**Extracto facilitado**
============================================================
Ya se aprestaba a retornar a La Paz, cuando apareció el inefable coronel Melitón Brito, aquel que quiso vejarlo con el sable de la patria en el Colegio Militar, y para joderlo, lo nombró comandante de la zona de operaciones para que se quedara un año más a recoger el parque no utilizado. Mi padre le dijo entonces una frase histórica: Mi coronel, usted es el anhídrido carbónico que envenena mi vida. Esa misma noche, tomaba unos alcoholes con su tropa, cosa prohibida pero corriente, cuando reapareció Brito y aprovechó el incidente para hacerlo dar de baja. Entonces comenzaron las desgracias de mi padre. Para empezar, su madre había muerto en La Paz mientras se desarrollaba la guerra, y mi madre estaba muy resentida porque la abuela Vicenta había acogido a la enfermera que fue enviada por mi padre. Qué pasaría, que a su retorno la enfermera volvió a embarazarse, y nació mi hermana Brenda; y luego mi padre, seguramente al enterarse de que había sido despojado de todos sus bienes heredados, se fue a Sucre. Allí trabajó de amanuense, porque no sabía otra cosa que ser militar. Entonces la enfermera tuvo mellizas o gemelas que murieron al nacer junto con la madre. Tiempo después, mi padre deambulaba las calles sin saber qué hacer con sus dos hijas, Lenny y Brenda. A esta última se la encomendó a un hermano suyo, hijo del abuelo José al parecer no reconocido, que apellidaba Ordóñez. Emilio Ordóñez se casó con una inglesa de apellido Madison y criaron a mi hermana Brenda con esmero. Hasta ahora lleva el apellido Ordóñez y cuenta que sufrió un soponcio cuando se enteró de que su verdadero padre era mi padre. Cuando la conocí, muchos años después, tenía un parecido inconfundible con mi padre, aunque la buena crianza la hacía más fina y cuidada que Lenny, su hermana mayor. Llevaba en la cartera el recorte de una columna mía, y me contó que la mostraba a sus amigos identificándome como su hermano menor.
============================================================
**Datos extraídos**
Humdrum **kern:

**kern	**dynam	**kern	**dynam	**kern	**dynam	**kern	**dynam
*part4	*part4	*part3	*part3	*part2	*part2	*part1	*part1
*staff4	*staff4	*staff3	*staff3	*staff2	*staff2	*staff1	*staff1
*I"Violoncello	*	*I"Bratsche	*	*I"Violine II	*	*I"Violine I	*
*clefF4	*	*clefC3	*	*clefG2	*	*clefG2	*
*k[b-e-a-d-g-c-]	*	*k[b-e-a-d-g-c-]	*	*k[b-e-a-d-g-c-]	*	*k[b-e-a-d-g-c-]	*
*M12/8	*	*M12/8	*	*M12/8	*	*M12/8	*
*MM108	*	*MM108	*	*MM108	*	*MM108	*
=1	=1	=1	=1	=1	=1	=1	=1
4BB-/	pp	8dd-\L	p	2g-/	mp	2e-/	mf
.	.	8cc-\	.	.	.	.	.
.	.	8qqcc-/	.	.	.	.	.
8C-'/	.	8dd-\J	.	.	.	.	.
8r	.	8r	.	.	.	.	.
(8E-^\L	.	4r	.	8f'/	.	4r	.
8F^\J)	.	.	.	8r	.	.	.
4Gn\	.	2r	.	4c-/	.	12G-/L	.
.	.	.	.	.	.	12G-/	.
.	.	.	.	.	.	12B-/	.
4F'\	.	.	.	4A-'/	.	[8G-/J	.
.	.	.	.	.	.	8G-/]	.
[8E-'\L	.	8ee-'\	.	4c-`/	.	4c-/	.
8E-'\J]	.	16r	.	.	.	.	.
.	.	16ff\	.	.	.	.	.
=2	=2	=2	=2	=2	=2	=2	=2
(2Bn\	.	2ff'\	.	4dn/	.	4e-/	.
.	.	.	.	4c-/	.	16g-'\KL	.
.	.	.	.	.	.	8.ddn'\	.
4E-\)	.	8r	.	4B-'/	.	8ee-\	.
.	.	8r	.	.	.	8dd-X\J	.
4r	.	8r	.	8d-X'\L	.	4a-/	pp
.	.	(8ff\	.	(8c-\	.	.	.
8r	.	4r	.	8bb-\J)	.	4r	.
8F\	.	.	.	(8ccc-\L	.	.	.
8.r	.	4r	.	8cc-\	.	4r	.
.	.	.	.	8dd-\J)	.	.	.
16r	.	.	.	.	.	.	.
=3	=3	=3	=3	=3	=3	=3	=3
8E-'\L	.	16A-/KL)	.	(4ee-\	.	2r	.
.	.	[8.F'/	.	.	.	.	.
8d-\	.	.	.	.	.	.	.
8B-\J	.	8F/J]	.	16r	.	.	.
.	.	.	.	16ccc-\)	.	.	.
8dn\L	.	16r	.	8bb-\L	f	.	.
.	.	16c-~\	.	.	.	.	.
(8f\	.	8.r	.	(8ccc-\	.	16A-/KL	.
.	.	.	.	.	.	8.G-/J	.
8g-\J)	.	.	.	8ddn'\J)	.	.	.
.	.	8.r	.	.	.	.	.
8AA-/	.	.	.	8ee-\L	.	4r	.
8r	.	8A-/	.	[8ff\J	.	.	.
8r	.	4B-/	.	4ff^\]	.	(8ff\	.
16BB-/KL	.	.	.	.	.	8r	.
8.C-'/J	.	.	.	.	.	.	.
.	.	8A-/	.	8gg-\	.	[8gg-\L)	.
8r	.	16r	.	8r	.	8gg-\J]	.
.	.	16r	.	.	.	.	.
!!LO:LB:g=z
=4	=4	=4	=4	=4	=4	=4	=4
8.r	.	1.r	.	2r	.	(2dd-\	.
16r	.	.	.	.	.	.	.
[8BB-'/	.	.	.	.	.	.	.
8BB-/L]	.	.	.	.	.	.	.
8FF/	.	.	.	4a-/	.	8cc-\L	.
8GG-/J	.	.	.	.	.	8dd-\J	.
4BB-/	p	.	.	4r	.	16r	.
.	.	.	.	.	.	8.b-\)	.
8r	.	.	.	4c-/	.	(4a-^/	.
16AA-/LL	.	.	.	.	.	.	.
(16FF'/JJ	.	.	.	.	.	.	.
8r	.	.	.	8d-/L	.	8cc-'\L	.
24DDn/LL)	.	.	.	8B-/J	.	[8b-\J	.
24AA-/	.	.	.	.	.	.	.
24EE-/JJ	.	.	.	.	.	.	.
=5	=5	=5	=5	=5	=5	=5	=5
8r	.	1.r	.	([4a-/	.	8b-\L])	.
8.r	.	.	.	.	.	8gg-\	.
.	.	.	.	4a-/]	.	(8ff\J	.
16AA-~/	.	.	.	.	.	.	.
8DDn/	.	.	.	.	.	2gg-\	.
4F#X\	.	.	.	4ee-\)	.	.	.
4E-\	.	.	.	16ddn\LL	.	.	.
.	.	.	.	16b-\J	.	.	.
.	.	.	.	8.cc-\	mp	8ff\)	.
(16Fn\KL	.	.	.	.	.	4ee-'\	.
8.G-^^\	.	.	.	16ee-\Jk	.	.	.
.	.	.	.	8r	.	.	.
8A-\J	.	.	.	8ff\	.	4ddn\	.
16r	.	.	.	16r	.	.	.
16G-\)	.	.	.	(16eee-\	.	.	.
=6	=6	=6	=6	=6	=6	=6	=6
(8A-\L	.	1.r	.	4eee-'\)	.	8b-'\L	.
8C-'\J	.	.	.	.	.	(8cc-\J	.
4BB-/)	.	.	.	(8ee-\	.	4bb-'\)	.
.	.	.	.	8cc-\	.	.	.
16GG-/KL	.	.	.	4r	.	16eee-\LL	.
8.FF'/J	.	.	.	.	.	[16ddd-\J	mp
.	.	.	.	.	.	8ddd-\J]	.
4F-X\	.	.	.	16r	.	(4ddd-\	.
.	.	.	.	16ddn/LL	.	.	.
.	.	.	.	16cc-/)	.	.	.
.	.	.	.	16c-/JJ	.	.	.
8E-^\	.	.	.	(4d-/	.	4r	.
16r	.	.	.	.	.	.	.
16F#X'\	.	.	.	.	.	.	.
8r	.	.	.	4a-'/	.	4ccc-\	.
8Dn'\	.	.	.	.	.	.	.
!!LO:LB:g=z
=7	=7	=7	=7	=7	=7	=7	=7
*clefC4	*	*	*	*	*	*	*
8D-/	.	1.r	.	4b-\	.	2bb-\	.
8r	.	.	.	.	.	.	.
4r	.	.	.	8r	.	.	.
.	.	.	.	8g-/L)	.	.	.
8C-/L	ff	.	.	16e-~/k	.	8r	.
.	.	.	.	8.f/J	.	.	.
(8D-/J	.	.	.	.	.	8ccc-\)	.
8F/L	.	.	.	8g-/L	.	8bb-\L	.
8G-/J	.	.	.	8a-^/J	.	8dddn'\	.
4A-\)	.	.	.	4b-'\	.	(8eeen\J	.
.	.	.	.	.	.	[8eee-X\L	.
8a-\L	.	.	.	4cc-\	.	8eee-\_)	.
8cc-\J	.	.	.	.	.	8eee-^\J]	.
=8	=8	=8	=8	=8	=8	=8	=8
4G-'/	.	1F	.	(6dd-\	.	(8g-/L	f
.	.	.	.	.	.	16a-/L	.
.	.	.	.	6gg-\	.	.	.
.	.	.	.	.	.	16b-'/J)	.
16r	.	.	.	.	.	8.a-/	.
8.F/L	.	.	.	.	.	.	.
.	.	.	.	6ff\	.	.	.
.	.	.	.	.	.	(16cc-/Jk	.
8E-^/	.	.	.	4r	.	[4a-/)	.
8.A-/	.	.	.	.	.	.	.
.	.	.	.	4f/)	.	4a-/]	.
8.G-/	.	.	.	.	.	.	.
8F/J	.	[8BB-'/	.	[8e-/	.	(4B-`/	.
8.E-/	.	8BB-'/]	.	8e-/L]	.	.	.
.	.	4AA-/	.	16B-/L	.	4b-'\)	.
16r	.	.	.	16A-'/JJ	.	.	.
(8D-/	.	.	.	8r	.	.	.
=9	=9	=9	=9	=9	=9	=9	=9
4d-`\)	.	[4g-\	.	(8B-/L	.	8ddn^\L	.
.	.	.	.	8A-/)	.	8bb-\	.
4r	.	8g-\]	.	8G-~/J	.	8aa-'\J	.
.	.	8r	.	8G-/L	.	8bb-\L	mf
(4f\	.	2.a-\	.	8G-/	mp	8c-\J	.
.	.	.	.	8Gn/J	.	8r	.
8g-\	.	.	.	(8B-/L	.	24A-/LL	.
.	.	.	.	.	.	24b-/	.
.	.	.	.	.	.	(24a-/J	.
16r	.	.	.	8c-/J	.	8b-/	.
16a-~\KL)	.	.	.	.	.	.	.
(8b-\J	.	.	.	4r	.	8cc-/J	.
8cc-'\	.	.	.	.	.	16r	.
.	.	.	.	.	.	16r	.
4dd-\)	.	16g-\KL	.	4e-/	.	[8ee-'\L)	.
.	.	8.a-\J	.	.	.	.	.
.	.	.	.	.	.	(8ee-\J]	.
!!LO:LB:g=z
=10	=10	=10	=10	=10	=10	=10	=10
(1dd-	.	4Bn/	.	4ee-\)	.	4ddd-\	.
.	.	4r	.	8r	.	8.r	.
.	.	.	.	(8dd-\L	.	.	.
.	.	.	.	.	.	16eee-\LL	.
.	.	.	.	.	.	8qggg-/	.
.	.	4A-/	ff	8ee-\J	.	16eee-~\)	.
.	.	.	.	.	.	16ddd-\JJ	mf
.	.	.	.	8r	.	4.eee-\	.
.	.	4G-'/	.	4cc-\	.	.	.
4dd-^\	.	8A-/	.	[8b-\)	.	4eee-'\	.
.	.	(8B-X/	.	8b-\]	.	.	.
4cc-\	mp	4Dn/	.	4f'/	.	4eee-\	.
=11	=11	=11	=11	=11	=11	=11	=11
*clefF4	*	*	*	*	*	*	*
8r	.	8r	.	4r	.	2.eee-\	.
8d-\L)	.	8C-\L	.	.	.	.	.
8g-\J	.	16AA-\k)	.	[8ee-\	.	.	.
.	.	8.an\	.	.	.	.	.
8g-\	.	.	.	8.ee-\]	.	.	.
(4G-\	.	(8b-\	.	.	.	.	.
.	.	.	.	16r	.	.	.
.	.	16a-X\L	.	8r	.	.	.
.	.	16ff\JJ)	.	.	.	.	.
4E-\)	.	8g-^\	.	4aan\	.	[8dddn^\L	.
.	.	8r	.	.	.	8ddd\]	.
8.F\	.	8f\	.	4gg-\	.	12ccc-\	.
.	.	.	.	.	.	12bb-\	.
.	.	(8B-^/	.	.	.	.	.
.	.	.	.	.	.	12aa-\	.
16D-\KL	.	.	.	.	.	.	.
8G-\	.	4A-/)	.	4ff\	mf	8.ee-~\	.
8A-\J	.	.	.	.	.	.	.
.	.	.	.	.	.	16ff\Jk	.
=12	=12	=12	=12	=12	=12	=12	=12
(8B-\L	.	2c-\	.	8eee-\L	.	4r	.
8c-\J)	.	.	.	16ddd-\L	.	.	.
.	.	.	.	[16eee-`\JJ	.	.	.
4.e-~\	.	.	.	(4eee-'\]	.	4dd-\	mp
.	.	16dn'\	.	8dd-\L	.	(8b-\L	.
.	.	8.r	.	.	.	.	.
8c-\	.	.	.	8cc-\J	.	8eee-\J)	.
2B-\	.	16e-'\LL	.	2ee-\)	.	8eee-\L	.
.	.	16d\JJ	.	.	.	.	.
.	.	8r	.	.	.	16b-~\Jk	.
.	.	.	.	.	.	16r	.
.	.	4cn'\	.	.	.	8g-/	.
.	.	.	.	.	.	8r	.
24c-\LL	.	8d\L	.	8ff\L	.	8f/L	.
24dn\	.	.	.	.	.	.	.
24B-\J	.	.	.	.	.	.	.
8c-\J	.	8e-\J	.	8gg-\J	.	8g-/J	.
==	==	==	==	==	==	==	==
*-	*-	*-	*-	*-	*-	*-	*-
============================================================
Explique, según el extracto facilitado, con qué fin el coronel Melitón Brito nombró al padre comandante de la zona de operaciones. Responda en una o dos oraciones.

Lo nombró para perjudicarlo, de modo que se quedara un año más a recoger el parque no utilizado en lugar de retornar a La Paz.